(Dataset excerpts)
--------------------

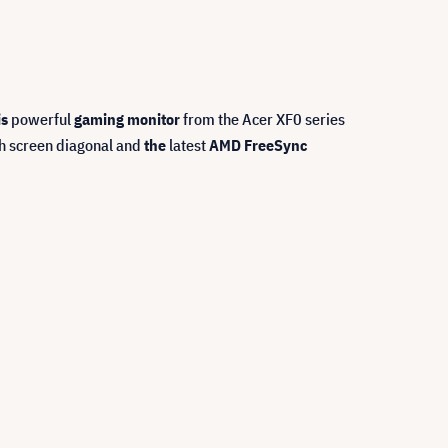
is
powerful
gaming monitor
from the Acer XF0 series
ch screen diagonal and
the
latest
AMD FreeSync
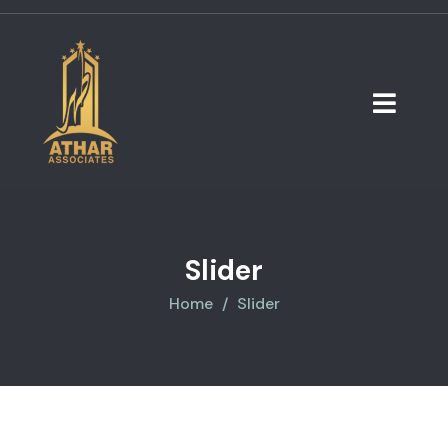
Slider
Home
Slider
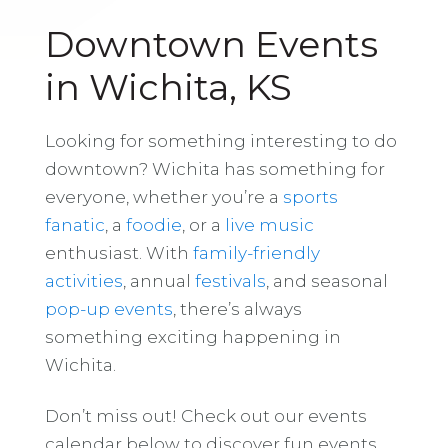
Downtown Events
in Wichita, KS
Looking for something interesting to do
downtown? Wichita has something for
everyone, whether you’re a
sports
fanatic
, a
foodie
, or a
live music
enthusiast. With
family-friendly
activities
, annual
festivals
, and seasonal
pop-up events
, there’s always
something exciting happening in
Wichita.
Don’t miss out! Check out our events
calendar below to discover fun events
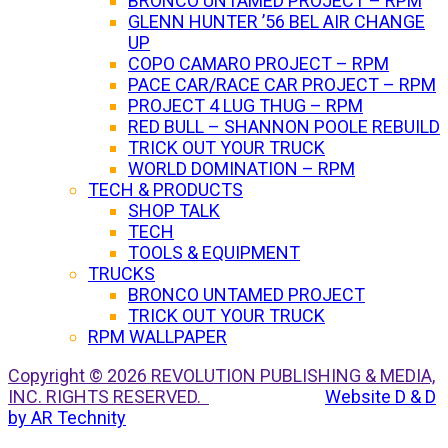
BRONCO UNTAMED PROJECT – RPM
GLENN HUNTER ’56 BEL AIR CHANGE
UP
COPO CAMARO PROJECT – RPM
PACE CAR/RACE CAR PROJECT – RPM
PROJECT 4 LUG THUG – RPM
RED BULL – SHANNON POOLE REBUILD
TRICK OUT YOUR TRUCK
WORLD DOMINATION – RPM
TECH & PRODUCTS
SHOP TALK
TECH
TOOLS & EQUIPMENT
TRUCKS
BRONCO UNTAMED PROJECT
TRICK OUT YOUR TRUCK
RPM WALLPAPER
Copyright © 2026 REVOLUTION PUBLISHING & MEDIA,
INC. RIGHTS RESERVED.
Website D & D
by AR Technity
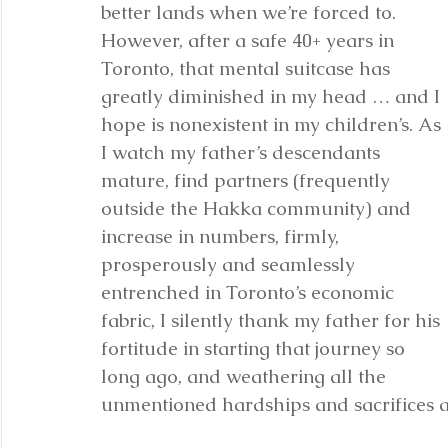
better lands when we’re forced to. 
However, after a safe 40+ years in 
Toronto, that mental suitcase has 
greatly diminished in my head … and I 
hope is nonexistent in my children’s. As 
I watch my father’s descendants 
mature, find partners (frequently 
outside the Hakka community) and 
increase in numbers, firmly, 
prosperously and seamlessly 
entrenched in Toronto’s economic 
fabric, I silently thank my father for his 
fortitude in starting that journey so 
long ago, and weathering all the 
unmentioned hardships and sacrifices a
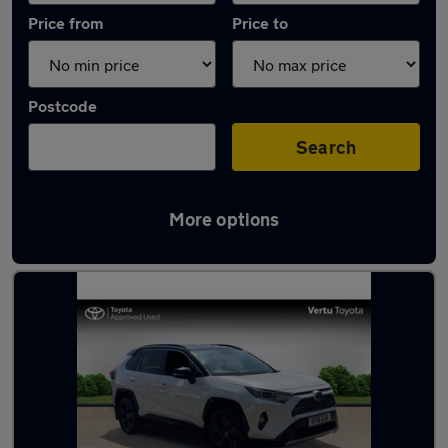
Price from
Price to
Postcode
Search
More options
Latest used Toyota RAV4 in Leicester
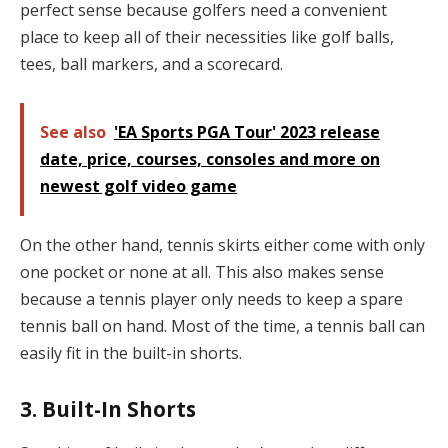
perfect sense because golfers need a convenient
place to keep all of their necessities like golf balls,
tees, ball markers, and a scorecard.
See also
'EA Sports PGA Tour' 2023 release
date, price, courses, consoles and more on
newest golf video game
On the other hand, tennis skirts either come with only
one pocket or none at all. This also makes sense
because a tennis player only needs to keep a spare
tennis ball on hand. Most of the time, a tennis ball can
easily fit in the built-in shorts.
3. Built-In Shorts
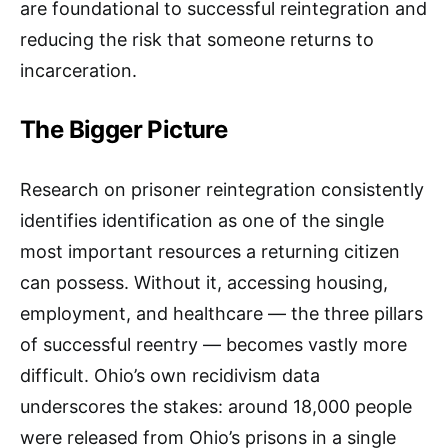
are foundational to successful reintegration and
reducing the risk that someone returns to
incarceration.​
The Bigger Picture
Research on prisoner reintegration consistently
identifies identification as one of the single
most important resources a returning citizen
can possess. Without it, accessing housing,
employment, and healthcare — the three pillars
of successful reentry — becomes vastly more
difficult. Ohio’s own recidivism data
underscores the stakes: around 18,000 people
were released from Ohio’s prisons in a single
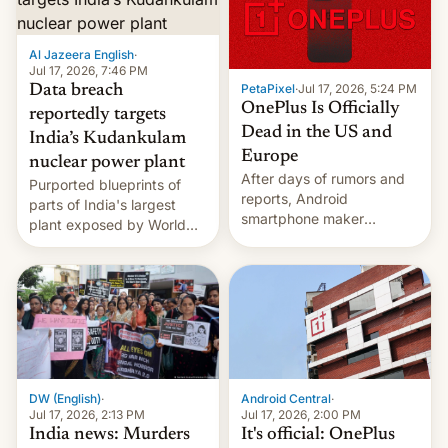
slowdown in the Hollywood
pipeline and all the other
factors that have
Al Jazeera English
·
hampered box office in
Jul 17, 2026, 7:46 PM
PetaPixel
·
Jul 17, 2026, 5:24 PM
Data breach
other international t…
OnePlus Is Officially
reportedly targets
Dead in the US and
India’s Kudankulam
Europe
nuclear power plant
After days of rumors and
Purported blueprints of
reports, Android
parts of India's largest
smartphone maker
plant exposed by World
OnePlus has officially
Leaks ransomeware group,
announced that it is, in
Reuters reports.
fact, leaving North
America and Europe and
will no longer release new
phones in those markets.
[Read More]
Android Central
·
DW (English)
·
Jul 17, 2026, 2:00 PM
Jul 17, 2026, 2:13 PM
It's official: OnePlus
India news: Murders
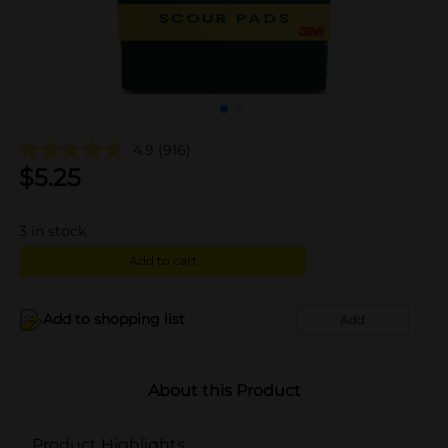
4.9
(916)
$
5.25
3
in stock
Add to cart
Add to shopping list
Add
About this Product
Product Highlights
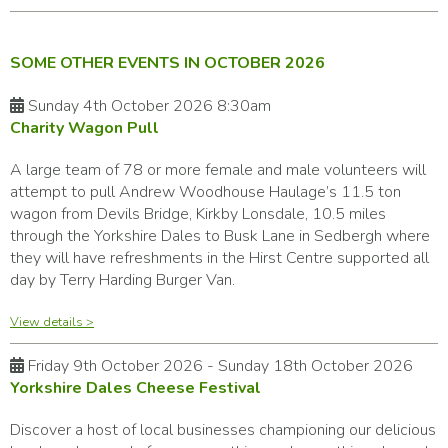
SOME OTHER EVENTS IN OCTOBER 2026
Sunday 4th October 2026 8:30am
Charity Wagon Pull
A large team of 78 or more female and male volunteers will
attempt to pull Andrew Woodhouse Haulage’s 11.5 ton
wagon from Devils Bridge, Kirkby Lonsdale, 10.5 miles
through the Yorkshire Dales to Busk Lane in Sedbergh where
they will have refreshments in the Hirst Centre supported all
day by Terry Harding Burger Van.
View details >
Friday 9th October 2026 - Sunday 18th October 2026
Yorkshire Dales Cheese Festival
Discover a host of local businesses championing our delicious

--------------------

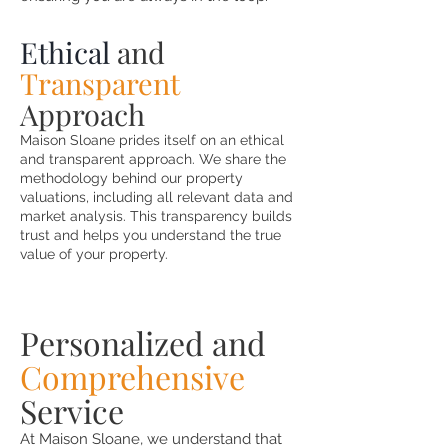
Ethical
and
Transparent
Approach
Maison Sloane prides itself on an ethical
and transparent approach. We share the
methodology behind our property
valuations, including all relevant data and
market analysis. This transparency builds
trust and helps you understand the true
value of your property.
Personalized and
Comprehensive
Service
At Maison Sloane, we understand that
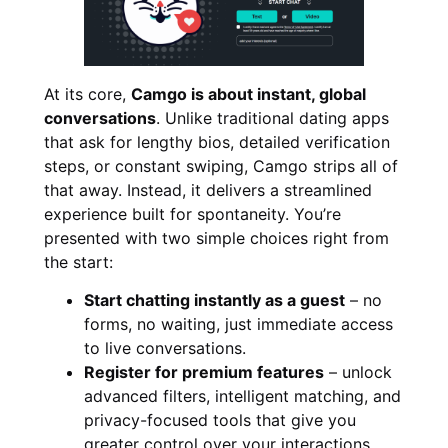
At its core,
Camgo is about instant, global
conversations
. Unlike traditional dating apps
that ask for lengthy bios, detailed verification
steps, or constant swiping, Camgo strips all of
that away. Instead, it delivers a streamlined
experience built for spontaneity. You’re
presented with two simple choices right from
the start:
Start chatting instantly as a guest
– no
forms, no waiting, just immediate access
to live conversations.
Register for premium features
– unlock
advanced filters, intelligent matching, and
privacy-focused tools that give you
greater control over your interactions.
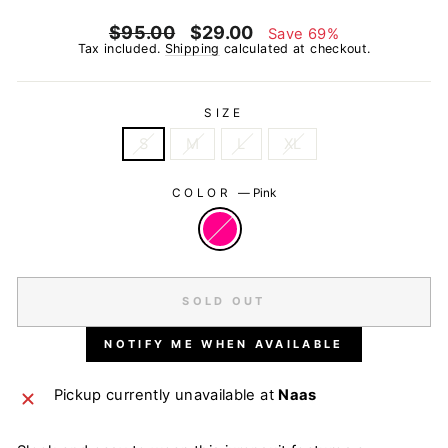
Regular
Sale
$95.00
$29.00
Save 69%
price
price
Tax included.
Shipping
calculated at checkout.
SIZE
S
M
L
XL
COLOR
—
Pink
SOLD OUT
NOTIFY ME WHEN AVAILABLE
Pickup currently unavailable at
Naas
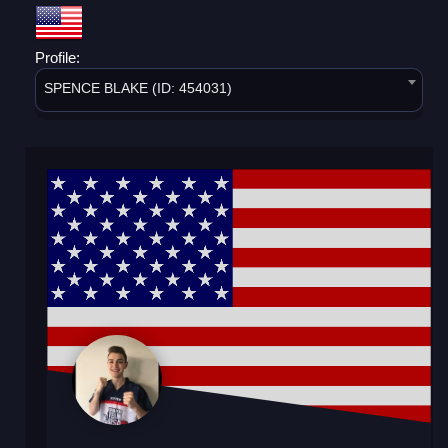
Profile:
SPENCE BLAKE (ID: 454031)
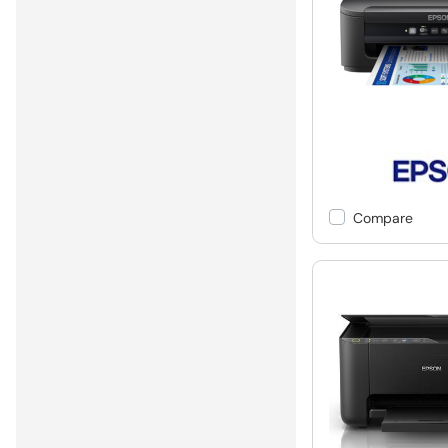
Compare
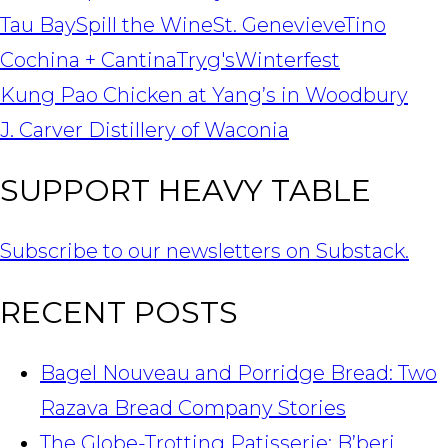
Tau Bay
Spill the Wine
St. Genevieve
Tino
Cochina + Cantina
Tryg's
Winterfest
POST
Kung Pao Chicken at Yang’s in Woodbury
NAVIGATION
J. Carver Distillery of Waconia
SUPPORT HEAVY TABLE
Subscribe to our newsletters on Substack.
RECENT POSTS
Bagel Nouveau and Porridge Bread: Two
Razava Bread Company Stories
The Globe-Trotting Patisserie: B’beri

--------------------

## Task description
The lines to set down run from the line with "better lands when we’re forced to." up to and including the line with "On the other" in the entries above. Reproduce them exactly, with no pictures.

## Solution to the exercise
better lands when we’re forced to. 
However, after a safe 40+ years in 
Toronto, that mental suitcase has 
greatly diminished in my head … and I 
hope is nonexistent in my children’s. As 
I watch my father’s descendants 
mature, find partners (frequently 
outside the Hakka community) and 
increase in numbers, firmly, 
prosperously and seamlessly 
entrenched in Toronto’s economic 
fabric, I silently thank my father for his 
fortitude in starting that journey so 
long ago, and weathering all the 
unmentioned hardships and sacrifices a
Price from
Price to
Postcode
Search
More options
Latest used Toyota RAV4 in Leicester
perfect sense because golfers need a convenient
place to keep all of their necessities like golf balls,
tees, ball markers, and a scorecard.
See also
'EA Sports PGA Tour' 2023 release
date, price, courses, consoles and more on
newest golf video game
On the other hand, tennis skirts either come with only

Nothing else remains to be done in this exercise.